The Big, Important Role of Artists

(Tim Jackins answering a question about artists, at the New York, USA, Teachers’ and Leaders’ Workshop this June)

Question: Could you talk about the role of an artist in this society and how it will change as we re-emerge?

Tim: In this society, you, as an artist, are a commodity. You produce for sale, though you are allowed a little more leeway than most people to be yourself—in non-threatening ways. If you produce in a way that ends up supporting some piece of capitalism, then you are co-opted. If you don’t do that, you can only exist on the margins and you don’t get easy access to people.

Your job is to look, take in everything, and use your own mind and unique perspective to re-construct a vision that clarifies some aspect of reality and puts it out for people to remind themselves of it. Your job is to dare people to think bigger, to help them get a look at the inner relationships and possibilities and what’s open in front of them, as well as what has happened behind them.
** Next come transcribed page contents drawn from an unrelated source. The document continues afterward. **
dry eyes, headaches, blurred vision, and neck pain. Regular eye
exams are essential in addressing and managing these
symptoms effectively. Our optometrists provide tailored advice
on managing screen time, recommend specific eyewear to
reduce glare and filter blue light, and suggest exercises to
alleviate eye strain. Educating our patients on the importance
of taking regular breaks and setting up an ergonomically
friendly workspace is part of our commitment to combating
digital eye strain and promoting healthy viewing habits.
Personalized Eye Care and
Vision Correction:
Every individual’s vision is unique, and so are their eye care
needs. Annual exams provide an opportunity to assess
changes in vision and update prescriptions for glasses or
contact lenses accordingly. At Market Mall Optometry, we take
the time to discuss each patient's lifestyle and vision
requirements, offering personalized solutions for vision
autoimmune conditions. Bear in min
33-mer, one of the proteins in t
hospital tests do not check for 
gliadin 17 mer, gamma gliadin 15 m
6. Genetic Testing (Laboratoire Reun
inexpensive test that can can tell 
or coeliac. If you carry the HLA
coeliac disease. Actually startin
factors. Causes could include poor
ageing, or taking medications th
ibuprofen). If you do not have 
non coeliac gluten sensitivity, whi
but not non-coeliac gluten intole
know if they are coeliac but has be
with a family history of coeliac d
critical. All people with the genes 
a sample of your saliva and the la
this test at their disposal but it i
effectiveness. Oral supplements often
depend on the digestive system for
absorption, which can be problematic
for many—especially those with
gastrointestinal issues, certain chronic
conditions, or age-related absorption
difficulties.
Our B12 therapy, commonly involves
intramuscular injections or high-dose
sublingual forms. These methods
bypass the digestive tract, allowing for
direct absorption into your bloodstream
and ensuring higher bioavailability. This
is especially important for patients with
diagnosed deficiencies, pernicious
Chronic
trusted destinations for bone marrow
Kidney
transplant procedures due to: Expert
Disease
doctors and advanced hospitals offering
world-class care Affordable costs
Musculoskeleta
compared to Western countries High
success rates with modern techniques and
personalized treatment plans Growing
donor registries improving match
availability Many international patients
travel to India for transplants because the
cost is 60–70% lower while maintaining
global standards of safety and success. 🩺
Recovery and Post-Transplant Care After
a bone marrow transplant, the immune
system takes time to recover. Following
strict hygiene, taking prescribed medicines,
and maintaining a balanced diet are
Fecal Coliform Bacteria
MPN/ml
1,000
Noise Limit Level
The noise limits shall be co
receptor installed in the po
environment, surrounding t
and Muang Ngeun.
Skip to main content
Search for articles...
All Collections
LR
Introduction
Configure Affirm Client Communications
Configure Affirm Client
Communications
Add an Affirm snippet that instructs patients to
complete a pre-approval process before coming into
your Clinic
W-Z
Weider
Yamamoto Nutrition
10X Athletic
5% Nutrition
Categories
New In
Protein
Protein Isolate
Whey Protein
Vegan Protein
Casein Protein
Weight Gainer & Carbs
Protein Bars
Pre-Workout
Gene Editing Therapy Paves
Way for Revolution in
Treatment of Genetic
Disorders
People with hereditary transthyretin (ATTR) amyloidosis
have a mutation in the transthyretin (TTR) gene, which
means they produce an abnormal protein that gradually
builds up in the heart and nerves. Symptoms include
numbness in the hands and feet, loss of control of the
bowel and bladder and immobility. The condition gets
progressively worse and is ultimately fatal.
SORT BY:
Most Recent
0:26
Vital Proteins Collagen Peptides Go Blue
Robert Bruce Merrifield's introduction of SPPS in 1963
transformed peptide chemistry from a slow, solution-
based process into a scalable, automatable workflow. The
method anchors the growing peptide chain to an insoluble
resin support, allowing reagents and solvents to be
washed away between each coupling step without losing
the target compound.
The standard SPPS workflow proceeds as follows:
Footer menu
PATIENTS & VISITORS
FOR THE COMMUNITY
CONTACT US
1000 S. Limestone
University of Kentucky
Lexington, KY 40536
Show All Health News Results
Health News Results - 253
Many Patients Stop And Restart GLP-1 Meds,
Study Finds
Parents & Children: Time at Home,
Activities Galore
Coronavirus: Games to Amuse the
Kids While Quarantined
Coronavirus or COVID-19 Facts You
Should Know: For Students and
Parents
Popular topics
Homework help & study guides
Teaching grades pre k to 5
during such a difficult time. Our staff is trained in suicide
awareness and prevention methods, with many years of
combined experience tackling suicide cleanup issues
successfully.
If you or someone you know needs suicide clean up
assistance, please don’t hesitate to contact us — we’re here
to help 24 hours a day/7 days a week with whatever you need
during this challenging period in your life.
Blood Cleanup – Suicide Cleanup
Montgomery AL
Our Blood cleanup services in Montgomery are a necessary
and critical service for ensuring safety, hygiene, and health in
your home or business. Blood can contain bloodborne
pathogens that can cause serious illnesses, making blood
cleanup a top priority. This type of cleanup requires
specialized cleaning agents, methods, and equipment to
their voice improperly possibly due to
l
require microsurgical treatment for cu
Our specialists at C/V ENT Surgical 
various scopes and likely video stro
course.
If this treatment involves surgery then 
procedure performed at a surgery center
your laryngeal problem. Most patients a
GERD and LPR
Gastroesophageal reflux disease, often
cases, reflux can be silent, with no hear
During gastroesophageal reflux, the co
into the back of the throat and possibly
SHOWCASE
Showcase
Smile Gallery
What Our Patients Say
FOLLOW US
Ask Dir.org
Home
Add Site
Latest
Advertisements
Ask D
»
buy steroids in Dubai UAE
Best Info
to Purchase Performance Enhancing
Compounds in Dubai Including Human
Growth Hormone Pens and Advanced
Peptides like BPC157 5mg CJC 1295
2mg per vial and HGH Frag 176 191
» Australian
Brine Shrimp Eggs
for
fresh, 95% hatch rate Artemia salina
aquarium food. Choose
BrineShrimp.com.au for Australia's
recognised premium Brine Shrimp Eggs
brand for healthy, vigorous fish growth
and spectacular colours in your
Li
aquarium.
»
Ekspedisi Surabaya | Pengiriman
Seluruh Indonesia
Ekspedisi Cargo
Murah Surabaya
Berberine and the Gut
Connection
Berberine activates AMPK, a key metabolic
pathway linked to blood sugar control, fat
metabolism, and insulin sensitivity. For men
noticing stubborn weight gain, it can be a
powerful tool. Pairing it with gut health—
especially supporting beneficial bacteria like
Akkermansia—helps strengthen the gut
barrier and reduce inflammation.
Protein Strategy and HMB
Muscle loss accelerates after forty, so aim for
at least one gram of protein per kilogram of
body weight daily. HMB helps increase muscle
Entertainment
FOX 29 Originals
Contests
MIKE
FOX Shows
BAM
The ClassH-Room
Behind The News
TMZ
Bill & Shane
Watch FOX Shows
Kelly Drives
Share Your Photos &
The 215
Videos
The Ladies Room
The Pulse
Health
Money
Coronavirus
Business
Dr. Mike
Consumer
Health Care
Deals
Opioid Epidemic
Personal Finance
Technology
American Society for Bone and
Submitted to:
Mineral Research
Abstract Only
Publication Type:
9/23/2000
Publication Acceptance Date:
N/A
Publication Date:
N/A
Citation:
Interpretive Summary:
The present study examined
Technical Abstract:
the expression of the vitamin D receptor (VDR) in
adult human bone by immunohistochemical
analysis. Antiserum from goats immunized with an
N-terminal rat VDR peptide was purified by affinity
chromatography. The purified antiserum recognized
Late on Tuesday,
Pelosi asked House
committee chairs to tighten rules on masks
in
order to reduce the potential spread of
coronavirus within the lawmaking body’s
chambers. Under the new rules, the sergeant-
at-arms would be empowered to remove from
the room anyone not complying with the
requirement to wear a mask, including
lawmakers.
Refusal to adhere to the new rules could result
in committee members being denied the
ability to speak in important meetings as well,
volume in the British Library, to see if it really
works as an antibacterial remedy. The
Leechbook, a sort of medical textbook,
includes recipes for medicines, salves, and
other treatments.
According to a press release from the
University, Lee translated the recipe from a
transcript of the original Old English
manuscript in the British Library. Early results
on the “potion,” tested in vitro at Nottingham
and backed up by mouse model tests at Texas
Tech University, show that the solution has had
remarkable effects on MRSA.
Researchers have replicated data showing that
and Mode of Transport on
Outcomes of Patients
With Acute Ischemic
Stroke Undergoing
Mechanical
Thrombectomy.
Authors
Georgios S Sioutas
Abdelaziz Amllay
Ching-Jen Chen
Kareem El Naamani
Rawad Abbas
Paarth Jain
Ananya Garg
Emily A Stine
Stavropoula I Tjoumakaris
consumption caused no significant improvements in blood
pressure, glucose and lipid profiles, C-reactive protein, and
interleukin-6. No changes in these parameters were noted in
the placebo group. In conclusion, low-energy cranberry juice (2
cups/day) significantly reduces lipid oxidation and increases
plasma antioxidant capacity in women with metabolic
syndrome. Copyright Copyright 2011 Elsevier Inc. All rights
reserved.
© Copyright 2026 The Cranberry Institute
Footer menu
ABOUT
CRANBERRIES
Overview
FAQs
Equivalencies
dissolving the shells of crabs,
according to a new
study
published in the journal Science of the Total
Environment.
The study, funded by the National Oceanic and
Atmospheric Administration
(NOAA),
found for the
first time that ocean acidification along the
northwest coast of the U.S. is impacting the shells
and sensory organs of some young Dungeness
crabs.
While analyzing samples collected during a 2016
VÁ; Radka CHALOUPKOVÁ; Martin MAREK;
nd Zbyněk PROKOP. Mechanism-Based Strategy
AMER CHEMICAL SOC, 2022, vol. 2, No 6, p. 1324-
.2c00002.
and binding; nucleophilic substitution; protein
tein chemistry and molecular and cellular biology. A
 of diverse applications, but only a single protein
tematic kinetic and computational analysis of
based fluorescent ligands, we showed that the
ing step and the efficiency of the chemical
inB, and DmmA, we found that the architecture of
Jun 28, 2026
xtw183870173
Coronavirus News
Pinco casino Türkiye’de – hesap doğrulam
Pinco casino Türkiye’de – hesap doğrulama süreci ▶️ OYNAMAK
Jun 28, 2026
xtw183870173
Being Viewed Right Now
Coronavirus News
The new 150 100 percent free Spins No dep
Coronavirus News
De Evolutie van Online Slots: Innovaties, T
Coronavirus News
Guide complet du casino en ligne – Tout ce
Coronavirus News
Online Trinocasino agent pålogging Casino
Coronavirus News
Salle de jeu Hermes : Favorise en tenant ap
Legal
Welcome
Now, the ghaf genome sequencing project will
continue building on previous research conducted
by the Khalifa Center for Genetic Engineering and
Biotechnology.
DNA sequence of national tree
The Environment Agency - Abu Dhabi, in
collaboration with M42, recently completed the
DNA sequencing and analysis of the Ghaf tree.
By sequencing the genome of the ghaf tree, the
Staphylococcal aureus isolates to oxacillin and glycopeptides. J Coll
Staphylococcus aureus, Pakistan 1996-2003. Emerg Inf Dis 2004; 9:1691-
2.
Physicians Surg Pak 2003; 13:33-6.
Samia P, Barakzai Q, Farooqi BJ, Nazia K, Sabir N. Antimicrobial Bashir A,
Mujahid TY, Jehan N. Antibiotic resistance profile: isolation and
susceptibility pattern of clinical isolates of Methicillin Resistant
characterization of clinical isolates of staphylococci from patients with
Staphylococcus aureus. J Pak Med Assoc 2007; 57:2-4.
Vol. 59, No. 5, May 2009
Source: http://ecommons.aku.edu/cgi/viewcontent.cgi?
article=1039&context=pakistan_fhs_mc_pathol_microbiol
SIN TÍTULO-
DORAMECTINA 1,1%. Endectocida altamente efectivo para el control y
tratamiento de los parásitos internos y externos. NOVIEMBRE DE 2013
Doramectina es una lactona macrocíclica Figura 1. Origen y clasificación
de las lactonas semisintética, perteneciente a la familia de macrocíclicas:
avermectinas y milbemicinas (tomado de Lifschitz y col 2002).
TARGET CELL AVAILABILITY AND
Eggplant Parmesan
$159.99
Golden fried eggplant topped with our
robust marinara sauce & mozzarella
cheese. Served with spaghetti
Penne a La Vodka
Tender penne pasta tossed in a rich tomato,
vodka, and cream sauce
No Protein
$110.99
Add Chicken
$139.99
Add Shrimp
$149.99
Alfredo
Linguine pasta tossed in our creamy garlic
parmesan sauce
Part of the job of an artist is to generate six billion artists. It is not just to “see what I can do, see what I can remind people of,” but to put out the message that all people get to be part of this endeavor to be artistic, to show their minds. You get to encourage other artists.

Of course, in this society, you can’t easily work that way with other artists. Capitalism makes you think your survival depends on other artists not surviving. Competition is set up. It corrupts and interferes with what you want to say. It makes you scared to show your full vision. You feel you have to tone it down, so that somebody in a position to insure your survival or popularity cannot be made uncomfortable.

Capitalism does this everywhere, with everything that anybody tries to do with his or her intelligence and ability to show something to another person. It does it to artists. This has nothing to do with art, and nothing to do with the big, important role artists should play in society of leading by showing perspectives.

We need people who sit down and look at what’s going on and portray it from their perspective. There’s no end to how many of these people we need. They should be part of every neighborhood, every block. There should be somebody who, as often as he or she generates it, puts art on his or her front stoop so that everybody walking by knows that it will be out there by Tuesday and that they’ll get this latest glimpse of reality from someone. And it gets to go farther and bigger than that, given the ways we have to communicate now.

Like any other push forward, increasingly clear pictures will be circulated more and more widely, where more people can be inspired by them. As you not only fight through mastering the skills of art but also fight through the distresses that hold you back, your pictures of reality get larger and better. There is a training period during which you get to practice, when your picture isn’t clear enough to get out of the neighborhood, but then it gets out of the neighborhood and moves. The worldwide web would be a good vehicle for this. People could tap into a million different pictures of reality, from a million different artists, any time they had a slack moment to do so.